E eles vão além, quando uma doença entra na colônia, os infectados se isolam, os outros desinfectam o ambiente, ajustam a rede social interna, bloqueia o contágio. Isso tudo parece até ficção científica, mas é só a natureza sendo genial.

Durante a pandemia de COVID-19, nós vimos na prática o que acontece quando uma rede global entra em colapso, faltou comida, equipamentos médicos, até papel higiênico. Porque nossa cadeia de suprimentos é feita para eficiência, não para resiliência. Um probleminha lá na China virou uma crise global. Se tivéssemos apreendido com as folhas, com os cupins, com as orquídeas e suas borboletas, talvez tivéssemos preparado alternativas, rotas redundantes, parceiros diversos, em vez de redes tensas, poderíamos ter redes flexíveis. 

Outro recado importante da natureza está na ausência de comando central, não existe um chefe dizendo o que cada bactéria, planta, o animal deve fazer.

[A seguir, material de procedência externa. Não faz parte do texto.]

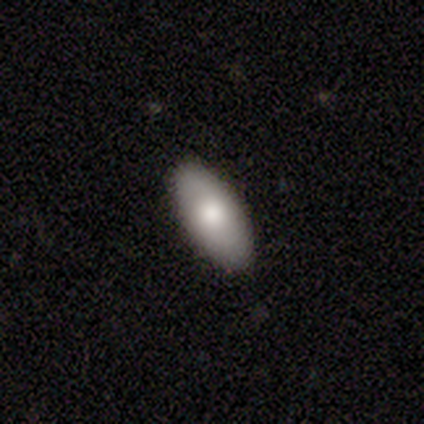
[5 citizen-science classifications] Overall: smooth (60%; featured or disk 20%). How rounded: in between (100%). Merging: none (100%).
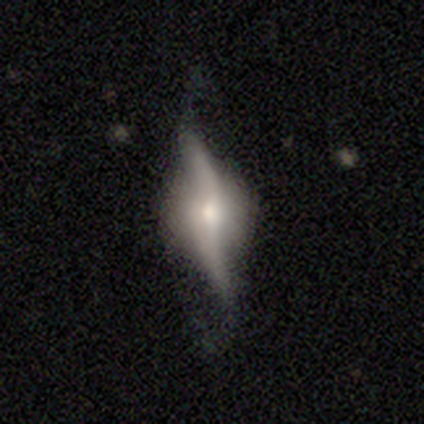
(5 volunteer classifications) Morphology: type=featured or disk (80%); edge-on=yes (50%, tied with no); edge-on bulge=rounded (100%); merging=none (80%).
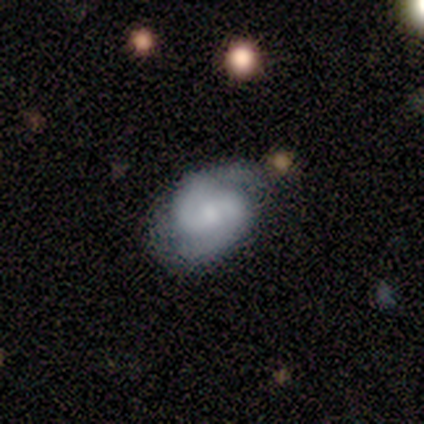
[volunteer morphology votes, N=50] Smooth or featured? 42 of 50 (84%) said featured or disk. Edge-on disk? 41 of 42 (98%) said no. Bar? 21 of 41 (51%) said no. Spiral arms? 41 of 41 (100%) said yes. Spiral winding? 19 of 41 (46%) said medium. Spiral arm count? 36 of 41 (88%) said 2. Bulge size? 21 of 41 (51%) said moderate. Merging? 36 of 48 (75%) said none.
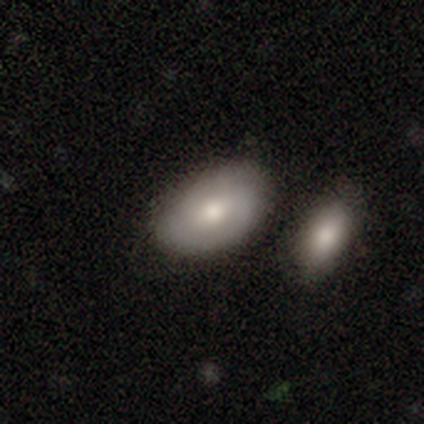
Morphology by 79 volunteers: Smooth or featured: smooth — 65% (featured or disk — 33%)
How rounded: in between — 96% (round — 4%)
Merging: none — 51% (merger — 25%)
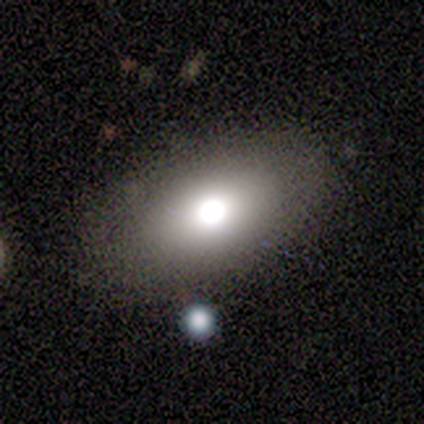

A organização vem do coletivo, dos sinais, do ambiente, das interações. Isso também vale para a sociedade humana. Tem várias partes do mundo, comunidades locais consegue gerenciar florestas, rios, e recursos de forma mais eficiente do que governo central. Porque entendem o lugar, sente um impacto, ajustam suas ações com base na realidade ao redor. Igualzinho a um cupim guiado por cheiro. 

É claro que não somos planta, nem insetos, temos ética, cultura, sonhos arrependidos, mas isso não impede de possamos olhar para a natureza e aprender com sua longa experiência em sobreviver ao imprevisível. Muitas civilizações caíram antes, o império romano, os Maias, os povos da Mesopotâmia, todos eles construíram redes vastas, muitas vezes frágeis demais para aguentar um choque. Hoje, nós vivemos em uma civilização global, correntes muito mais complexas. E por isso, o risco é bem maior. A natureza não tem moral, não protege os fracos, mas ela ensina como persistir, e talvez seja uma hora de parar de tentar dominá-la e começar a escutá-la.